• _EXERCISE DIRECTIONS_:
Continue the news article on Jerome Powell's Senate confirmation hearing about inflation, starting after its final sentence.

• _SOURCE PASSAGE_:
· · · · · · ·

US Federal Reserve Chair Jerome Powell acknowledged on Tuesday that high inflation has emerged as a serious threat to the Fed's goal of helping put more Americans back to work and that the Fed will raise rates more than it now plans if needed to stem surging prices.
“If we have to raise interest rates more over time, we will,” Mr Powell said during a hearing of the Senate Banking Committee, which is considering his nomination for a second four-year term.
The stark challenge for Mr Powell if he is confirmed as expected for a new term was underscored by the questions he faced from both Democratic and Republican senators. Mr Powell and the US central bank are under rising pressure to rein in inflation without ramping up interest rates so high that the economy tumbles into another recession.
On Tuesday, Mr Powell took pains to rebuff suggestions from some Democratic senators that rate increases would slow hiring and potentially leave many people, particularly lower-income and black Americans, without jobs. Fed rate increases typically lead to higher rates on many consumer and business loans and have the effect of slowing economic growth.
But Mr Powell made clear that he is now more worried about the damage that rising inflation could inflict on the job market.
“High inflation is a severe threat to the achievement of maximum employment,” he said.
The economy, the Fed chair added, must grow for an extended period to put as many Americans back to work as possible. Controlling inflation — without raising rates so high as to choke off the economic recovery — is critical to lowering unemployment, Mr Powell said.
“We know that high inflation exacts a toll, particularly for those less able to meet the higher costs of essentials like food, housing, and transportation,” he told the committee.

· · · · · · ·

• _SUPPLIED RECORDS_:
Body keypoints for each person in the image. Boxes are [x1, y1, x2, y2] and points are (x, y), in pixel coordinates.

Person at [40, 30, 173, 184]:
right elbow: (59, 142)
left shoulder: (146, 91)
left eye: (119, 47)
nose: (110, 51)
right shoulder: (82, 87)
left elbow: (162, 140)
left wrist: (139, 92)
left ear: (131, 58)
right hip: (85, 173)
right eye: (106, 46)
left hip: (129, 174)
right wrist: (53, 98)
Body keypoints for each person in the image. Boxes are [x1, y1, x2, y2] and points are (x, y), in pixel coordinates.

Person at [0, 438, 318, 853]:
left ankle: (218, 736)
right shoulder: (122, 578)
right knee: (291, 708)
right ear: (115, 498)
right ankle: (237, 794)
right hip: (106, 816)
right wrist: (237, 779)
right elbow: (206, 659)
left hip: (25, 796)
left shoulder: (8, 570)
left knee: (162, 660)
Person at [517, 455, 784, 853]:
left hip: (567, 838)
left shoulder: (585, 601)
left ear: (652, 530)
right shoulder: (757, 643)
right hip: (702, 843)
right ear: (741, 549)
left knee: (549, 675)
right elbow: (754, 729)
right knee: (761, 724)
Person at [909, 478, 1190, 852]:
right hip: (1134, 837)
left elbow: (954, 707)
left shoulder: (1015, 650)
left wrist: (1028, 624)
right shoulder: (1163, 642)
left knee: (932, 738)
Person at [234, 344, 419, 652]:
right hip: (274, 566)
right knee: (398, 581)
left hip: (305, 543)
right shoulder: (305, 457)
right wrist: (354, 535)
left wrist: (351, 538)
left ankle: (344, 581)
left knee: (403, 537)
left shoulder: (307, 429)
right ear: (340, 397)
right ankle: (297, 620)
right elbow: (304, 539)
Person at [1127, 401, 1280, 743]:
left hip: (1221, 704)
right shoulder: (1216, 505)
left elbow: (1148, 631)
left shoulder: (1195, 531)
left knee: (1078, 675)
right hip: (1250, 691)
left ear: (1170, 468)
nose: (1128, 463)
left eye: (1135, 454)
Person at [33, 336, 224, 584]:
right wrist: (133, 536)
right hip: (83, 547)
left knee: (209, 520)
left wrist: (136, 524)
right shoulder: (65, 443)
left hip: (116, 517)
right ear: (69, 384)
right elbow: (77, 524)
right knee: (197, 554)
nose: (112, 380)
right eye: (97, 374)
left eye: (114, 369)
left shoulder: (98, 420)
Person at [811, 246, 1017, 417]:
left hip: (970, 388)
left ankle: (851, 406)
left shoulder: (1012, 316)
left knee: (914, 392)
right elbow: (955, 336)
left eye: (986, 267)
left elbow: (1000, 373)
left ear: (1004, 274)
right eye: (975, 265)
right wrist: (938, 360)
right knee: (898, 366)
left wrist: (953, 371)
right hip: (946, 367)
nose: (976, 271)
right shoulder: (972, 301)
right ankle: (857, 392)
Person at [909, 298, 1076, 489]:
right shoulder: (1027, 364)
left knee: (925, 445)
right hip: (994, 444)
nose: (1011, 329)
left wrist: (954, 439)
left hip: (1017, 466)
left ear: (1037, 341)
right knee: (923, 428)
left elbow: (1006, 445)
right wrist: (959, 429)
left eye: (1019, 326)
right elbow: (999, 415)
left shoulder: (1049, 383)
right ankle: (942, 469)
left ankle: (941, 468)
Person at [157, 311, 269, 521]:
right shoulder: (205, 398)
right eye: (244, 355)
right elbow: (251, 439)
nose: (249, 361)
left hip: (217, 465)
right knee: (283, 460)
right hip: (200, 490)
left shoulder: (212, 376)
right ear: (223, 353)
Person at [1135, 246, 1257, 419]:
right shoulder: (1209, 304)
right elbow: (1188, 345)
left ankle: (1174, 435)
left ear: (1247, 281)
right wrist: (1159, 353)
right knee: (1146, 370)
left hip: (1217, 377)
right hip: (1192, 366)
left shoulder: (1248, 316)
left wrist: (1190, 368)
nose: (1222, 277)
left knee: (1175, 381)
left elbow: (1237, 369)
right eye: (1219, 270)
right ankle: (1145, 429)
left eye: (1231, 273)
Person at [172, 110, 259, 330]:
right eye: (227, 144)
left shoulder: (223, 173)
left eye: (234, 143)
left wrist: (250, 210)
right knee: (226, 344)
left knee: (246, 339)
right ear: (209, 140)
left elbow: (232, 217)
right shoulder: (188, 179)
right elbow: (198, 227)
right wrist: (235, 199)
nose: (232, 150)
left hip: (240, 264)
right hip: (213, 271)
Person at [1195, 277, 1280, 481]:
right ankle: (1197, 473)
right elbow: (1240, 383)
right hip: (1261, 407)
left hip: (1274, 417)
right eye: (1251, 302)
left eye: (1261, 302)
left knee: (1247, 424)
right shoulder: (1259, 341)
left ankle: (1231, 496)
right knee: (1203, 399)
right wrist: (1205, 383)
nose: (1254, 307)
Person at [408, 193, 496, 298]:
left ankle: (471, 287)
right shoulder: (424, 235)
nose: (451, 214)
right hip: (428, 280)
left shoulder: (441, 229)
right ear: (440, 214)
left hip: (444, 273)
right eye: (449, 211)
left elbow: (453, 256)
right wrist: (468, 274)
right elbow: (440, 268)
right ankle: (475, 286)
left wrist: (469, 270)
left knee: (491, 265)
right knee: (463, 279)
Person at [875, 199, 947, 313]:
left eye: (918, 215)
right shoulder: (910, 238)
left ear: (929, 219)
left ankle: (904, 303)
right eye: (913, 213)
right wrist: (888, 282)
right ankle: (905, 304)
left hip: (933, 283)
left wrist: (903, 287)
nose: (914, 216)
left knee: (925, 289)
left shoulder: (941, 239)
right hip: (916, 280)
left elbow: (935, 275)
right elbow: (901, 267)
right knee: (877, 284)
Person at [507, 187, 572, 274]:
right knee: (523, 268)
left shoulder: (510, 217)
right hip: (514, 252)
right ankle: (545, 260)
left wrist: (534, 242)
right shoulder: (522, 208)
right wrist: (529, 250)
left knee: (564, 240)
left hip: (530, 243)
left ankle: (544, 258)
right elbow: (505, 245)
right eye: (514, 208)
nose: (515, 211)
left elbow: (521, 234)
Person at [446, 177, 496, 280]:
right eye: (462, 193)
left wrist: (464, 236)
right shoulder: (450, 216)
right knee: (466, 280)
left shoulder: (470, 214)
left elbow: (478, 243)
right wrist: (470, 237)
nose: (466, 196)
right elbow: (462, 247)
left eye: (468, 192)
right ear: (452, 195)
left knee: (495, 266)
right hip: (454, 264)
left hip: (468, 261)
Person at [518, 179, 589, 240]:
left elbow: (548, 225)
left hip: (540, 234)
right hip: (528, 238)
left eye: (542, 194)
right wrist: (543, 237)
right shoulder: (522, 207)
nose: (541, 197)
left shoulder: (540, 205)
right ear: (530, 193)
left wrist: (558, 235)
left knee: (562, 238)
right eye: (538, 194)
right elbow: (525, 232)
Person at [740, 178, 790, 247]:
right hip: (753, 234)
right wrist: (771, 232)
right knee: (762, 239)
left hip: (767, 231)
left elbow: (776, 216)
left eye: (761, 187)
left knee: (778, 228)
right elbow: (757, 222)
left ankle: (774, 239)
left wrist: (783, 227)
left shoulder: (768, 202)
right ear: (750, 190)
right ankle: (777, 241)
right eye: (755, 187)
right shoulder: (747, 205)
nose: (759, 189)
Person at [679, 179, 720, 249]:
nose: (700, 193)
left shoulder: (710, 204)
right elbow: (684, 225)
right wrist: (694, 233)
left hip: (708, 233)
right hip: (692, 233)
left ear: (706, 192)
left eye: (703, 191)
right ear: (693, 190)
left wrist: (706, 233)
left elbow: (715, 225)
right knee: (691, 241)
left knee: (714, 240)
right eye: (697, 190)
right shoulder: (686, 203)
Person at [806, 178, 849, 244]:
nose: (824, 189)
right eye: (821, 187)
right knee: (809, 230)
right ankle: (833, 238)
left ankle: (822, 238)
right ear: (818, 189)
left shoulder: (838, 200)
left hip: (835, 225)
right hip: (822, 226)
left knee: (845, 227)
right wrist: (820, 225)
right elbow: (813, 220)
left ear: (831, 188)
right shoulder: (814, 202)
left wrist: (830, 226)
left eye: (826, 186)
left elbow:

· · · · · · ·

• _EXERCISE ANSWER_:
Mr Powell’s nomination is likely to be approved by the committee sometime in the coming weeks and then confirmed by the full Senate with bipartisan support.
Economists and former Fed officials are increasingly raising concerns that the Fed is behind the curve on inflation.
Last Friday’s jobs report for December, which showed a sharp drop in the unemployment rate to a healthy 3.9 per cent, and an unexpected wage increase, has helped fan those concerns. While lower unemployment and higher pay benefit workers, those trends can potentially fuel rising prices.
Mr Powell has previously said that the Fed’s initial goal was to restore the economy and job market to pre-pandemic levels, when the unemployment rate had fallen to a 50-year low of 3.5 per cent and the proportion of Americans either working or looking for work was higher than it is now.
But more recently, Mr Powell has acknowledged that many of the people who stopped working or seeking jobs in the pandemic are unlikely to return anytime soon. Millions of older Americans retired earlier than they likely would have without Covid-19, and many people are foregoing jobs to avoid getting infected.
That has left businesses chasing fewer workers to fill more than 10 million open jobs, a near-record, and has forced them to rapidly increase hourly pay. Rising pay could fuel more spending, possibly pushing prices higher.